:: Given records ::
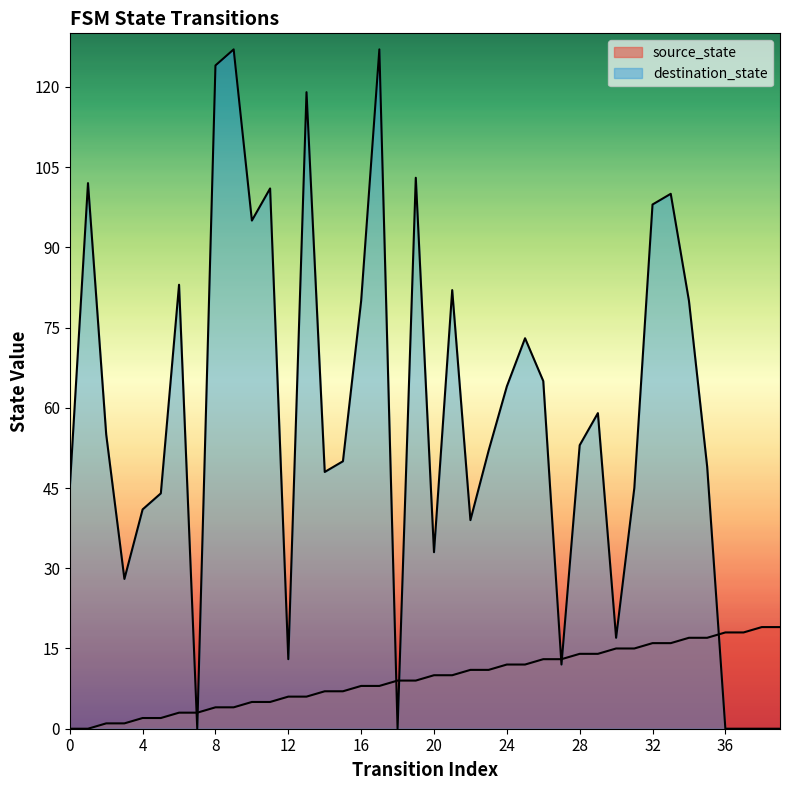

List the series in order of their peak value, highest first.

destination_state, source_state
:::
:: Given records ::
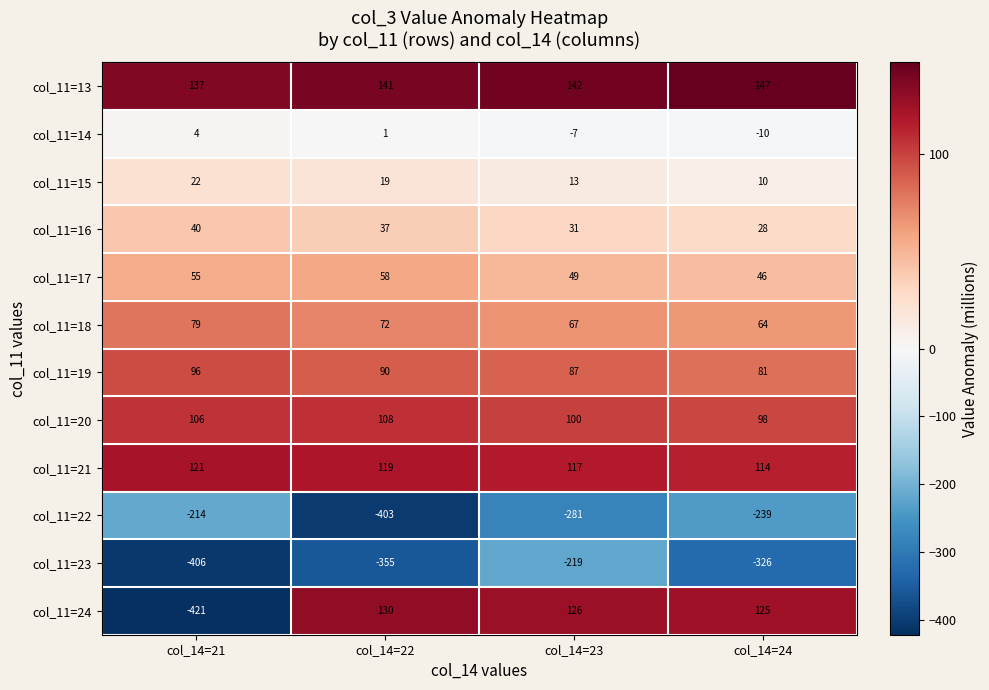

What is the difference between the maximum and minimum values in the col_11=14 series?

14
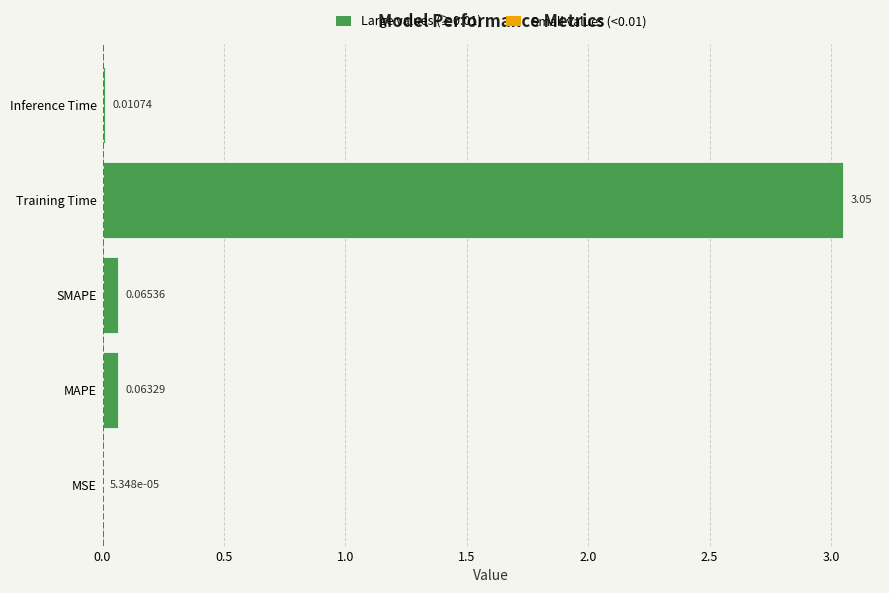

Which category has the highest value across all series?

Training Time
:::
#### [Exercise directions]
Count the lines in the items above that contain the string "highest", matching case exactly. Reply with only the number.

#### [Task response]
2